Hoeffding's inequality

Simulation of Hoeffding's inequality.

library(ggplot2)

bin.size <- 1000

bin <- sapply(seq(bin.size), function(x) {
    sample(c(1, 0), size = 1)
})

bin.avg <- sum(bin)/bin.size

Now that we have a bin with “marbles” we can experiment with it. Take 100 times 10 marbles from the bin, and compute the average. Check that the average of the averages is close to the bin.avg.

iterations <- 100

sample.size <- 100

sample.value <- function() {
    s <- bin[sample(seq(bin.size), sample.size)]
    return(sum(s)/sample.size)
}

sample.values <- sapply(seq(iterations), function(x) {
    sample.value()
})

abs(sum(sample.values)/iterations - bin.avg)
## [1] 0.0062

This show the samples on avarage are pretty close to the value of the bin.

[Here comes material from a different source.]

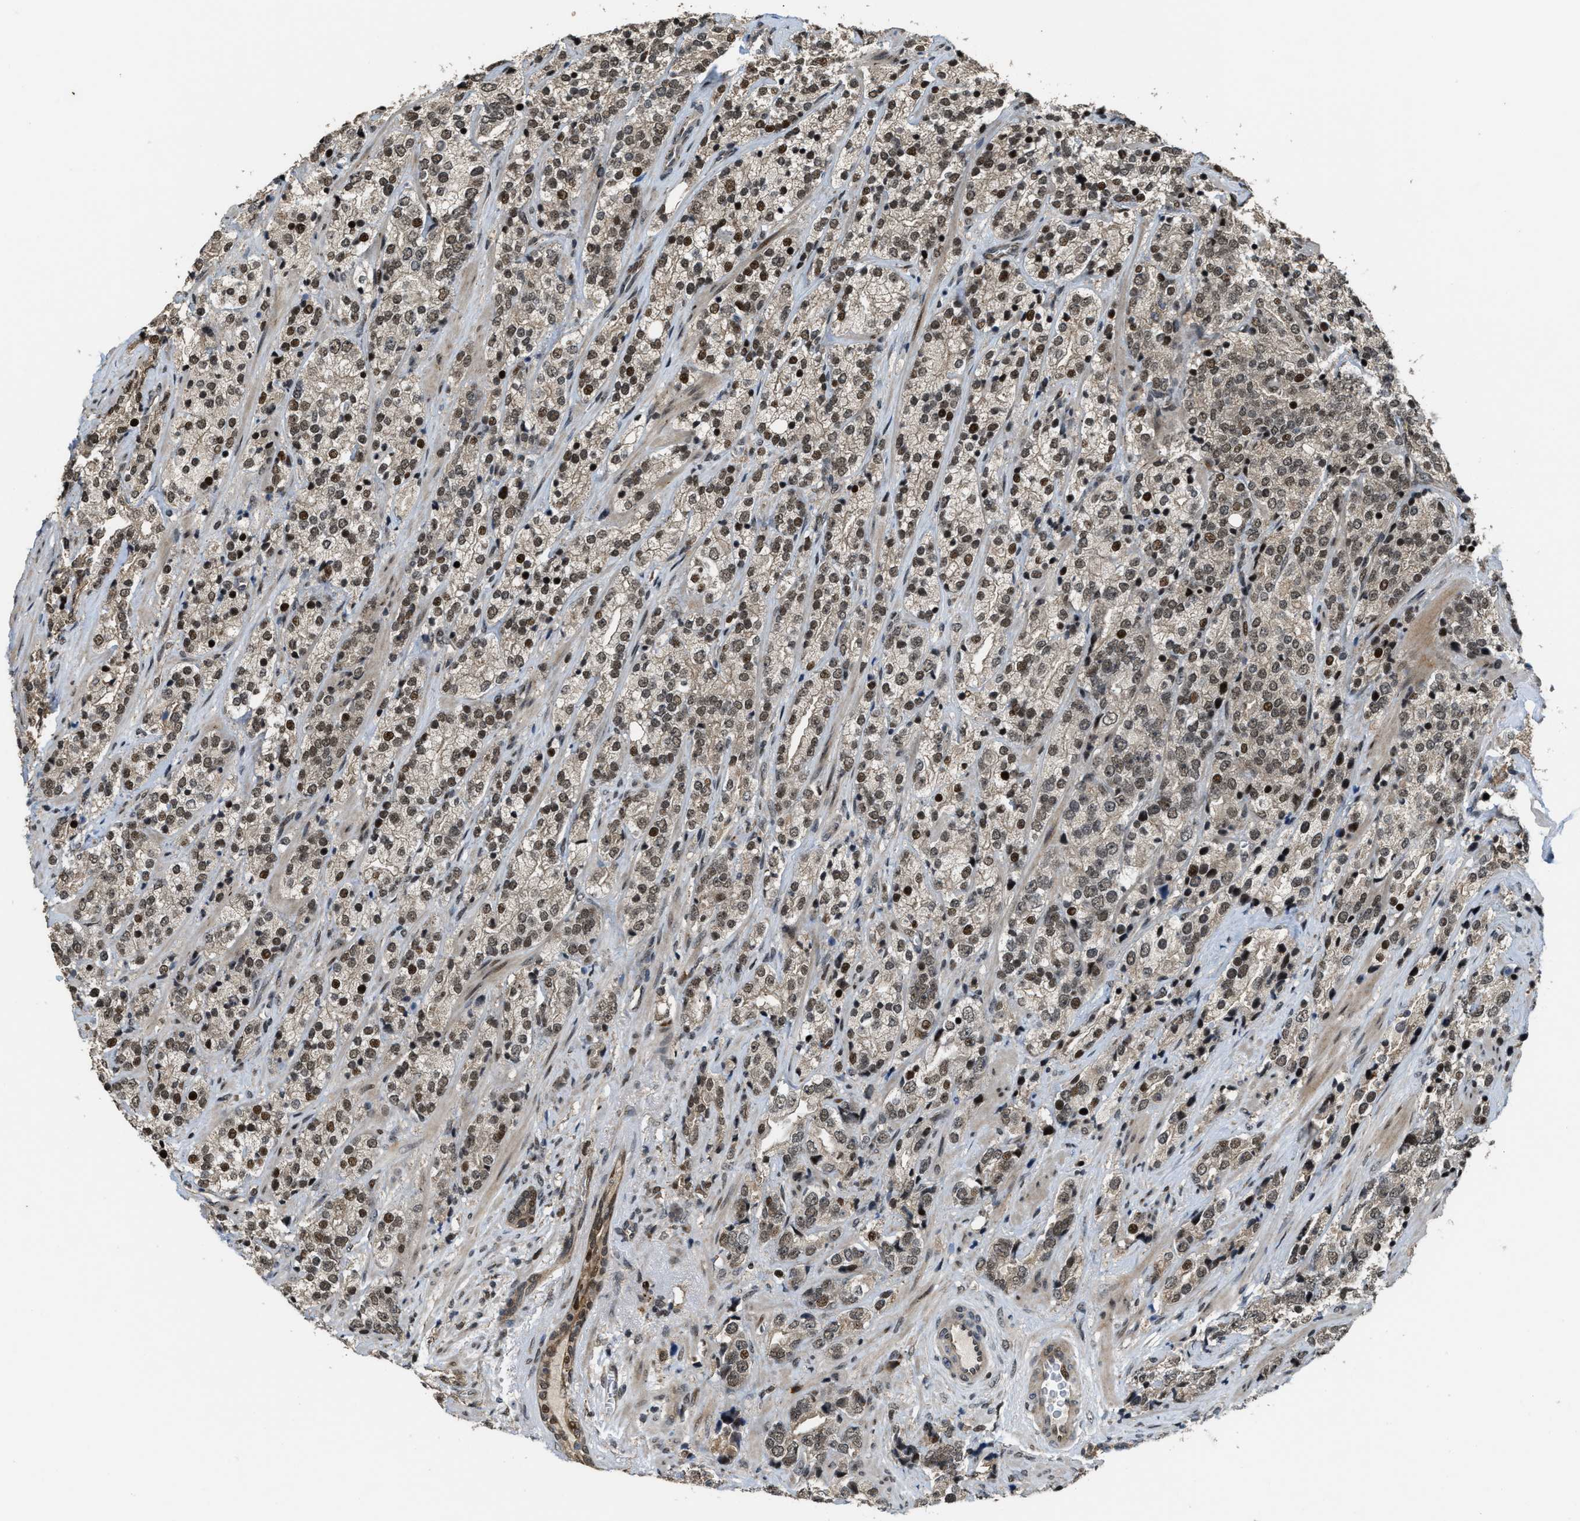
{"staining": {"intensity": "moderate", "quantity": "25%-75%", "location": "cytoplasmic/membranous,nuclear"}, "tissue": "prostate cancer", "cell_type": "Tumor cells", "image_type": "cancer", "snomed": [{"axis": "morphology", "description": "Adenocarcinoma, High grade"}, {"axis": "topography", "description": "Prostate"}], "caption": "Immunohistochemistry (IHC) staining of prostate cancer, which demonstrates medium levels of moderate cytoplasmic/membranous and nuclear positivity in about 25%-75% of tumor cells indicating moderate cytoplasmic/membranous and nuclear protein staining. The staining was performed using DAB (3,3'-diaminobenzidine) (brown) for protein detection and nuclei were counterstained in hematoxylin (blue).", "gene": "SERTAD2", "patient": {"sex": "male", "age": 71}}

To check the probability of this happening, we should make a histogram of the values obtained.

vals <- sapply(seq(1000), function(x) {
    sample.value()
})
ggplot(data.frame(vals = vals), aes(x = vals)) + geom_histogram(binwidth = 0.01, 
    colour = "black", fill = "white")
## Warning: position_stack requires constant width: output may be incorrect

plot of chunk histogram

We compute the bound Hoeffding gives us.

hoeffding <- function(prob, eps, sample.size) {
    2 * exp(-2 * eps^2 * sample.size)
}

prob <- 0.5  # probability of 1 in sample(c(1,0), size=1)
eps <- 0.1
(bound <- hoeffding(prob, eps, sample.size))
## [1] 0.2707

Now add the bounds to the histogram and note that as Hoeffding promises (since bound = 0.2707) there are not many results outside.

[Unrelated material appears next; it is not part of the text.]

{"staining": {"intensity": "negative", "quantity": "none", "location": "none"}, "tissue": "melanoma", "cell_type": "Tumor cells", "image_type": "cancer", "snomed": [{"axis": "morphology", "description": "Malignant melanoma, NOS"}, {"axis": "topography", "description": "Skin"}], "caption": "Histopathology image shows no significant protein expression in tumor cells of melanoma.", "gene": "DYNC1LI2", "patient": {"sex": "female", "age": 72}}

ggplot(data.frame(vals = vals), aes(x = vals)) + geom_histogram(binwidth = 0.01, 
    colour = "black", fill = "white") + geom_vline(xintercept = prob + eps) + 
    geom_vline(xintercept = prob - eps)
## Warning: position_stack requires constant width: output may be incorrect

plot of chunk hist2

Finally the check of the probability our simulation gives.

actual <- sum(vals < (prob - eps) | vals > (prob + eps))/1000

Note that indeed actual (0.043) is less than bound (0.2707).